Ce qui a également et fortement contribué à faire baisser la mortalité routière, c’est aussi l’usage de la ceinture de sécurité à l’arrière, les progrès accomplis en sécurité passive dans les véhicules autos de tourisme (notamment avec l’application de la norme EuroNCAP, évidemment sans effet sur les usagers en 2RM) et la réduction des temps d’alerte aux secours (donc leur efficacité) grâce au développement des téléphones mobiles.

La Grande-Bretagne, fréquemment citée en exemple pour ses bons résultats en sécurité routière renonce en 2010 à l’implantation de nouveaux radars et envisage d’en supprimer.

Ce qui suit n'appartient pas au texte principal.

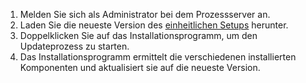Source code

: 1. Melden Sie sich als Administrator bei dem Prozessserver an.
2. Laden Sie die neueste Version des [einheitlichen Setups](http://aka.ms/unifiedsetup) herunter.
3. Doppelklicken Sie auf das Installationsprogramm, um den Updateprozess zu starten.
4. Das Installationsprogramm ermittelt die verschiedenen installierten Komponenten und aktualisiert sie auf die neueste Version.


<!--HONumber=Feb17_HO4-->



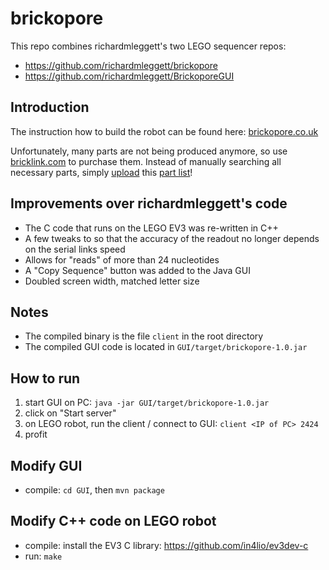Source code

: # brickopore

This repo combines richardmleggett's two LEGO sequencer repos:

- https://github.com/richardmleggett/brickopore
- https://github.com/richardmleggett/BrickoporeGUI

## Introduction

The instruction how to build the robot can be found here: [brickopore.co.uk](http://brickopore.co.uk/technology/)

Unfortunately, many parts are not being produced anymore, so use [bricklink.com](https://www.bricklink.com/) to purchase
them. Instead of manually searching all necessary parts, simply [upload](https://www.bricklink.com/help.asp?helpID=207)
this [part list](parts_list/bricklink-order.xml)!

## Improvements over richardmleggett's code

- The C code that runs on the LEGO EV3 was re-written in C++
- A few tweaks to so that the accuracy of the readout no longer depends on the
  serial links speed
- Allows for "reads" of more than 24 nucleotides
- A "Copy Sequence" button was added to the Java GUI
- Doubled screen width, matched letter size

## Notes

- The compiled binary is the file `client` in the root directory
- The compiled GUI code is located in `GUI/target/brickopore-1.0.jar`

## How to run

1) start GUI on PC: `java -jar GUI/target/brickopore-1.0.jar`
2) click on "Start server"
3) on LEGO robot, run the client / connect to GUI: `client <IP of PC> 2424`
4) profit

## Modify GUI

- compile: `cd GUI`, then `mvn package`

## Modify C++ code on LEGO robot

- compile: install the EV3 C library: https://github.com/in4lio/ev3dev-c
- run: `make`
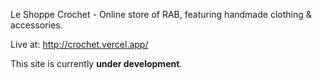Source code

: Le Shoppe Crochet - Online store of RAB, featuring handmade clothing & accessories. 

Live at:  http://crochet.vercel.app/

This site is currently <b>under development</b>.

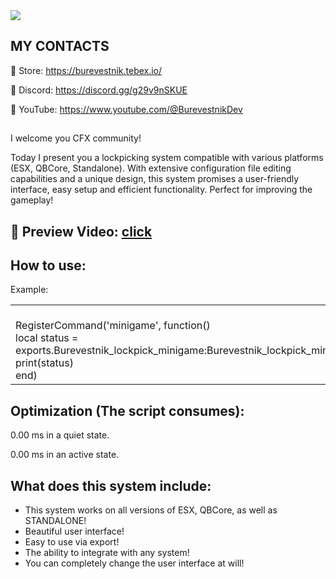 <div><img src='https://forum.cfx.re/uploads/default/original/5X/1/d/3/d/1d3ddc3f49ba1bf8cd6957664b74f84154a0d7f3.jpeg'/> 

## MY CONTACTS

:shopping_cart: Store: https://burevestnik.tebex.io/

:mega: Discord: https://discord.gg/g29v9nSKUE

🎥 YouTube: https://www.youtube.com/@BurevestnikDev

##

I welcome you CFX community!

Today I present you a lockpicking system compatible with various platforms (ESX, QBCore, Standalone). With extensive configuration file editing capabilities and a unique design, this system promises a user-friendly interface, easy setup and efficient functionality. Perfect for improving the gameplay!

## :movie_camera: Preview Video: [click](https://youtu.be/GHyheOqI32o) 

## How to use:

Example:

<table><tr><td>
<br>RegisterCommand('minigame', function()
    <br>local status = exports.Burevestnik_lockpick_minigame:Burevestnik_lockpick_minigame_start()
    <br>print(status)
<br>end)
</td></tr></table>

## Optimization (The script consumes):

0.00 ms in a quiet state.

0.00 ms in an active state.

## What does this system include:

* This system works on all versions of ESX, QBCore, as well as STANDALONE!
* Beautiful user interface!
* Easy to use via export!
* The ability to integrate with any system!
* You can completely change the user interface at will!
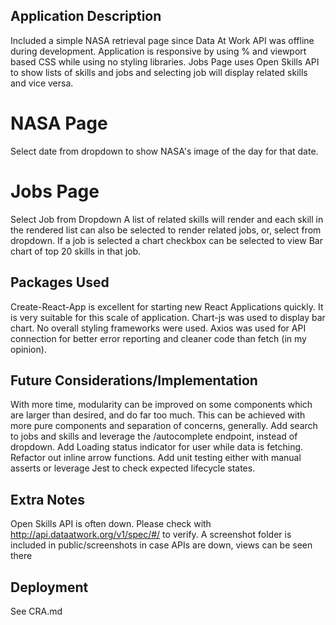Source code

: ## Application Description
Included a simple NASA retrieval page since Data At Work API was offline during development.
Application is responsive by using % and viewport based CSS while using no styling libraries.
Jobs Page uses Open Skills API to show lists of skills and jobs and selecting job will display related skills and vice versa.  

# NASA Page
Select date from dropdown to show NASA's image of the day for that date.

# Jobs Page
Select Job from Dropdown
A list of related skills will render and each skill in the rendered list can also be selected to render related jobs, or, select from dropdown.
If a job is selected a chart checkbox can be selected to view Bar chart of top 20 skills in that job.

## Packages Used
Create-React-App is excellent for starting new React Applications quickly. It is very suitable for this scale of application.
Chart-js was used to display bar chart.
No overall styling frameworks were used.
Axios was used for API connection for better error reporting and cleaner code than fetch (in my opinion).

## Future Considerations/Implementation
With more time, modularity can be improved on some components which are larger than desired, and do far too much. This can be achieved with more pure components and separation of concerns, generally.
Add search to jobs and skills and leverage the /autocomplete endpoint, instead of dropdown.
Add Loading status indicator for user while data is fetching.
Refactor out inline arrow functions.
Add unit testing either with manual asserts or leverage Jest to check expected lifecycle states.

## Extra Notes
Open Skills API is often down.
Please check with http://api.dataatwork.org/v1/spec/#/ to verify.
A screenshot folder is included in public/screenshots in case APIs are down, views can be seen there

## Deployment
See CRA.md
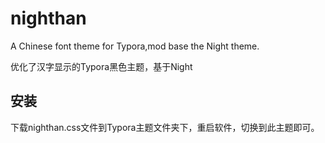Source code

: # nighthan

A Chinese font theme for Typora,mod base the Night theme.

优化了汉字显示的Typora黑色主题，基于Night

## 安装

下载nighthan.css文件到Typora主题文件夹下，重启软件，切换到此主题即可。

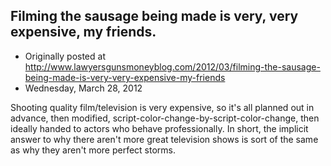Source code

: ## Filming the sausage being made is very, very expensive, my friends.

 * Originally posted at http://www.lawyersgunsmoneyblog.com/2012/03/filming-the-sausage-being-made-is-very-very-expensive-my-friends
 * Wednesday, March 28, 2012

Shooting quality film/television is very expensive, so it's all planned out in advance, then modified, script-color-change-by-script-color-change, then ideally handed to actors who behave professionally. In short, the implicit answer to why there aren't more great television shows is sort of the same as why they aren't more perfect storms.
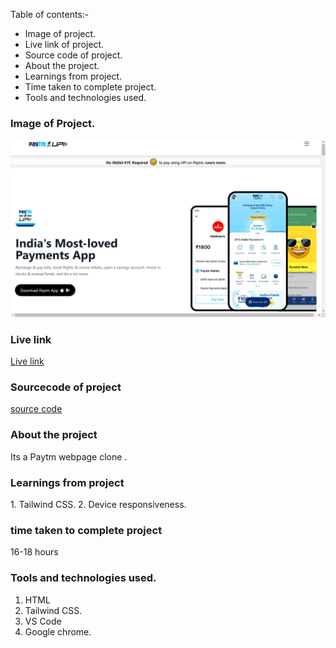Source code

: Table of contents:-
- Image of project.
- Live link of project.
- Source code of project.      
- About the project.
- Learnings from project.
- Time taken to complete project.
- Tools and technologies used.

### Image of Project.
![image](./Screenshot%20(5).png)

### Live link
[Live link](https://paytm-website-clone-project16.netlify.app/)

### Sourcecode of project
[source code](https://github.com/Dishita-Roy/Full-stack-javascript-Project-16)

### About the project
<p>Its a Paytm webpage clone .</p>

### Learnings from project
<p>1. Tailwind CSS.
2. Device responsiveness.
 </p>

### time taken to complete project
<p>16-18 hours</p>

### Tools and technologies used.
1. HTML
2. Tailwind CSS.
3. VS Code
4. Google chrome.
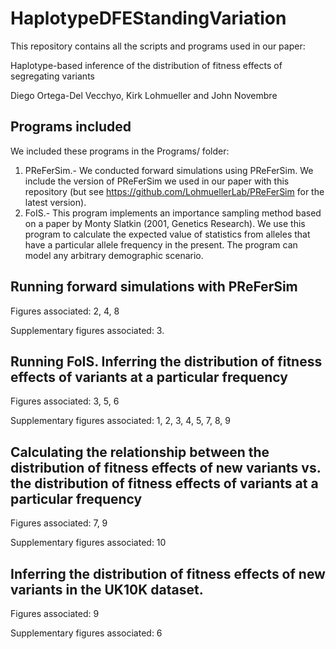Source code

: # HaplotypeDFEStandingVariation

This repository contains all the scripts and programs used in our paper:

Haplotype-based inference of the distribution of fitness effects of segregating variants

Diego Ortega-Del Vecchyo, Kirk Lohmueller and John Novembre

## Programs included

We included these programs in the Programs/ folder:

1. PReFerSim.- We conducted forward simulations using PReFerSim. We include the version of PReFerSim we used in our paper with this repository (but see https://github.com/LohmuellerLab/PReFerSim for the latest version).
2. FoIS.- This program implements an importance sampling method based on a paper by Monty Slatkin (2001, Genetics Research). We use this program to calculate the expected value of statistics from alleles that have a particular allele frequency in the present. The program can model any arbitrary demographic scenario.


## Running forward simulations with PReFerSim


Figures associated: 2, 4, 8

Supplementary figures associated: 3.

## Running FoIS. Inferring the distribution of fitness effects of variants at a particular frequency

Figures associated: 3, 5, 6

Supplementary figures associated: 1, 2, 3, 4, 5, 7, 8, 9

## Calculating the relationship between the distribution of fitness effects of new variants vs. the distribution of fitness effects of variants at a particular frequency

Figures associated: 7, 9

Supplementary figures associated: 10

## Inferring the distribution of fitness effects of new variants in the UK10K dataset.


Figures associated: 9

Supplementary figures associated: 6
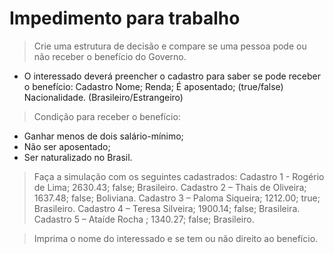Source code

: # Impedimento para trabalho

> Crie uma estrutura de decisão e compare se uma pessoa pode ou não receber o benefício do Governo.
 - O interessado deverá preencher o cadastro para saber se pode receber o benefício:
 Cadastro
 Nome;
 Renda;
 É aposentado;    (true/false)
 Nacionalidade.   (Brasileiro/Estrangeiro)

> Condição para receber o benefício:
- Ganhar menos de dois salário-mínimo;
- Não ser aposentado;
- Ser naturalizado no Brasil.

> Faça a simulação com os seguintes cadastrados:
Cadastro 1 - Rogério de Lima; 2630.43; false; Brasileiro.
Cadastro 2 – Thais de Oliveira; 1637.48; false; Boliviana.
Cadastro 3 – Paloma Siqueira; 1212.00; true; Brasileiro.
Cadastro 4 – Teresa Silveira; 1900.14; false; Brasileira.
Cadastro 5 – Ataíde Rocha ; 1340.27; false; Brasileiro.

> Imprima o nome do interessado e se tem ou não direito ao benefício.
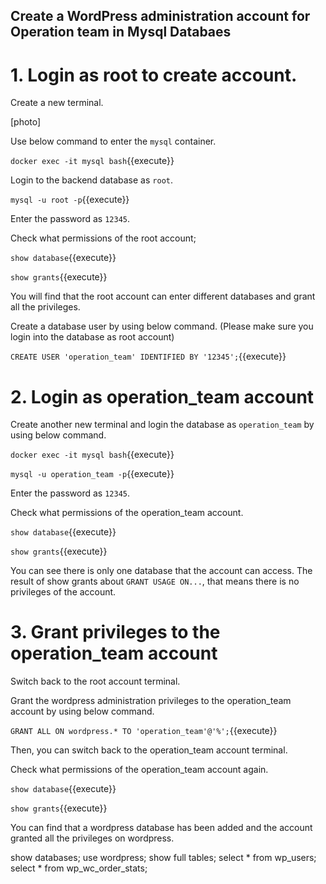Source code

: ## Create a WordPress administration account for Operation team in Mysql Databaes

# 1. Login as root to create account.
Create a new terminal.

[photo]

Use below command to enter the `mysql` container.

`docker exec -it mysql bash`{{execute}}

Login to the backend database as `root`.

`mysql -u root -p`{{execute}}

Enter the password as `12345`.

Check what permissions of the root account;

`show database`{{execute}}

`show grants`{{execute}}

You will find that the root account can enter different databases and grant all the privileges.

Create a database user by using below command. (Please make sure you login into the database as root account)

`CREATE USER 'operation_team' IDENTIFIED BY '12345';`{{execute}}

# 2. Login as operation_team account
Create another new terminal and login the database as `operation_team` by using below command.

`docker exec -it mysql bash`{{execute}}

`mysql -u operation_team -p`{{execute}}

Enter the password as `12345`.

Check what permissions of the operation_team account.

`show database`{{execute}}

`show grants`{{execute}}

You can see there is only one database that the account can access.
The result of show grants about `GRANT USAGE ON...`, that means there is no privileges of the account.

# 3. Grant privileges to the operation_team account
Switch back to the root account terminal.

Grant the wordpress administration privileges to the operation_team account by using below command.

`GRANT ALL ON wordpress.* TO 'operation_team'@'%';`{{execute}}


Then, you can switch back to the operation_team account terminal.

Check what permissions of the operation_team account again.

`show database`{{execute}}

`show grants`{{execute}}

You can find that a wordpress database has been added and the account granted all the privileges on wordpress.



show databases;
use wordpress;
show full tables;
select * from wp_users;
select * from wp_wc_order_stats;

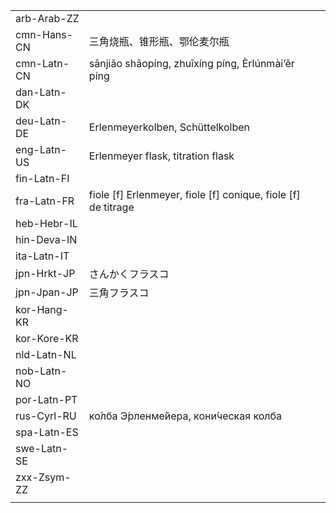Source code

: | | | |
|-|-|-|
| arb-Arab-ZZ |  |  |
| cmn-Hans-CN | 三角烧瓶、锥形瓶、鄂伦麦尔瓶 |  |
| cmn-Latn-CN | sānjiǎo shāopíng, zhuīxíng píng, Èrlúnmài’ěr píng |  |
| dan-Latn-DK |  |  |
| deu-Latn-DE | Erlenmeyerkolben, Schüttelkolben |  |
| eng-Latn-US | Erlenmeyer flask, titration flask |  |
| fin-Latn-FI |  |  |
| fra-Latn-FR | fiole [f] Erlenmeyer, fiole [f] conique, fiole [f] de titrage |  |
| heb-Hebr-IL |  |  |
| hin-Deva-IN |  |  |
| ita-Latn-IT |  |  |
| jpn-Hrkt-JP | さんかくフラスコ |  |
| jpn-Jpan-JP | 三角フラスコ |  |
| kor-Hang-KR |  |  |
| kor-Kore-KR |  |  |
| nld-Latn-NL |  |  |
| nob-Latn-NO |  |  |
| por-Latn-PT |  |  |
| rus-Cyrl-RU | ко́лба Э́рленме́йера, кони́ческая колба |  |
| spa-Latn-ES |  |  |
| swe-Latn-SE |  |  |
| zxx-Zsym-ZZ |  |  |
|  |  |  |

Contradiction : dans leur argumentation, la sécurité routière et les associations de « vertu » routière affirment sans sourciller que « grâce aux radars, la mortalité routière recule »… Pourtant, le nombre de tués est en stagnation alors que le nombre de radars augmente.

Depuis leur mise en place (le premier fut implanté sur la RN20 dans l’Essonne le 27/11/2003, il y en avait 257 un an plus tard, 961 en 2007 et près de 1661aujourd’hui aujourd’hui). Leur déploiement constitue une menace permanente fondée sur la perte des points du permis de conduire.

- En 2009, Le système de contrôle sanction automatisé a enregistré 17,5 millions de messages d’infraction, dont 11,2 millions pour les radars fixes et 6,3 millions pour les radars embarqués.

- S’agissant du nombre de radars automatiques déployés au 31 décembre 2009, il s’élève à 2 593 appareils au total, soit 1 661 équipements fixes et 932 équipements embarqués. La moyenne annuelle totale des infractions par radar, calculée en tenant compte du déploiement progressif des radars tout au long de l’année, est de 7 319, soit 7 310 pour les appareils fixes et 7 334 pour les appareils mobiles.

(source : réponse du Ministère des Transports à la question écrite n° 49806 posée par le député Michel Liebgott, publiée au JO le : 28/09/2010)

- Au printemps 2011, 2046 radars fixes sont en place (dont 1176 actifs) et 820 radars mobiles (source)

- Le 21 mars 2011, le ministère de l’Intérieur annonçait 1000 radars de plus d’ici les élections présidentielles de 2012, dont 400 d’ici la fin de l’année 2011. Des appels d’offres ont été lancé pour élaborer des radars embarqués sur des motos de la police banalisées.